Start of Extracted records
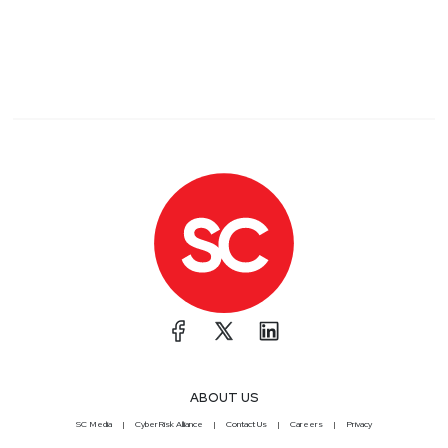
ABOUT US
SC Media
CyberRisk Alliance
Contact Us
Careers
Privacy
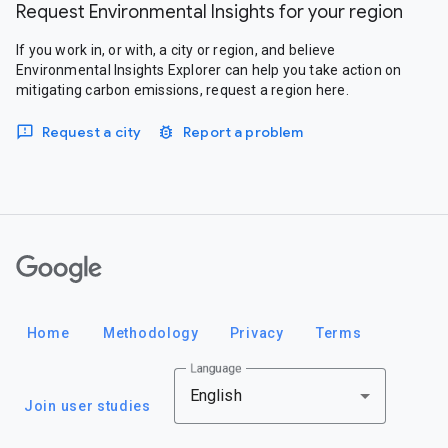
Request Environmental Insights for your region
If you work in, or with, a city or region, and believe
Environmental Insights Explorer can help you take action on
mitigating carbon emissions, request a region here.
Request a city
Report a problem
Google
Home
Methodology
Privacy
Terms
Language
English
Join user studies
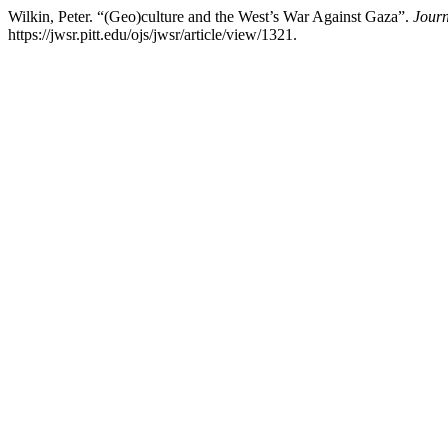
Wilkin, Peter. “(Geo)culture and the West’s War Against Gaza”.
Journ
https://jwsr.pitt.edu/ojs/jwsr/article/view/1321.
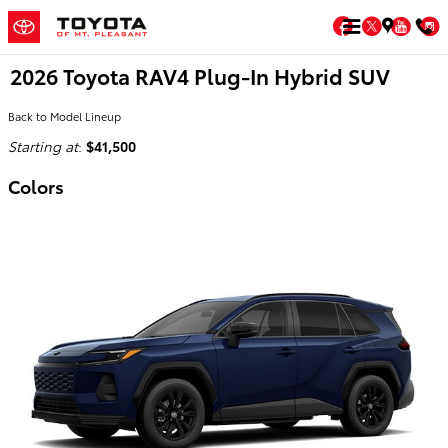
Skip to main content
Facebook
Twitter
You
2026 Toyota RAV4 Plug-In Hybrid SUV
Back to Model Lineup
Starting at
:
$41,500
Colors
End of Extracted records
Directions for this task: Give every line of text in the data above as a JSON list of strings, one string per line, skipping blank lines. Leave the pictures out of the answer.

Output below:
[
  "ABOUT US",
  "SC Media",
  "CyberRisk Alliance",
  "Contact Us",
  "Careers",
  "Privacy",
  "Request Environmental Insights for your region",
  "If you work in, or with, a city or region, and believe",
  "Environmental Insights Explorer can help you take action on",
  "mitigating carbon emissions, request a region here.",
  "Request a city",
  "Report a problem",
  "Google",
  "Home",
  "Methodology",
  "Privacy",
  "Terms",
  "Language",
  "English",
  "Join user studies",
  "Wilkin, Peter. “(Geo)culture and the West’s War Against Gaza”.",
  "Journ",
  "https://jwsr.pitt.edu/ojs/jwsr/article/view/1321.",
  "Skip to main content",
  "Facebook",
  "Twitter",
  "You",
  "2026 Toyota RAV4 Plug-In Hybrid SUV",
  "Back to Model Lineup",
  "Starting at",
  ":",
  "$41,500",
  "Colors"
]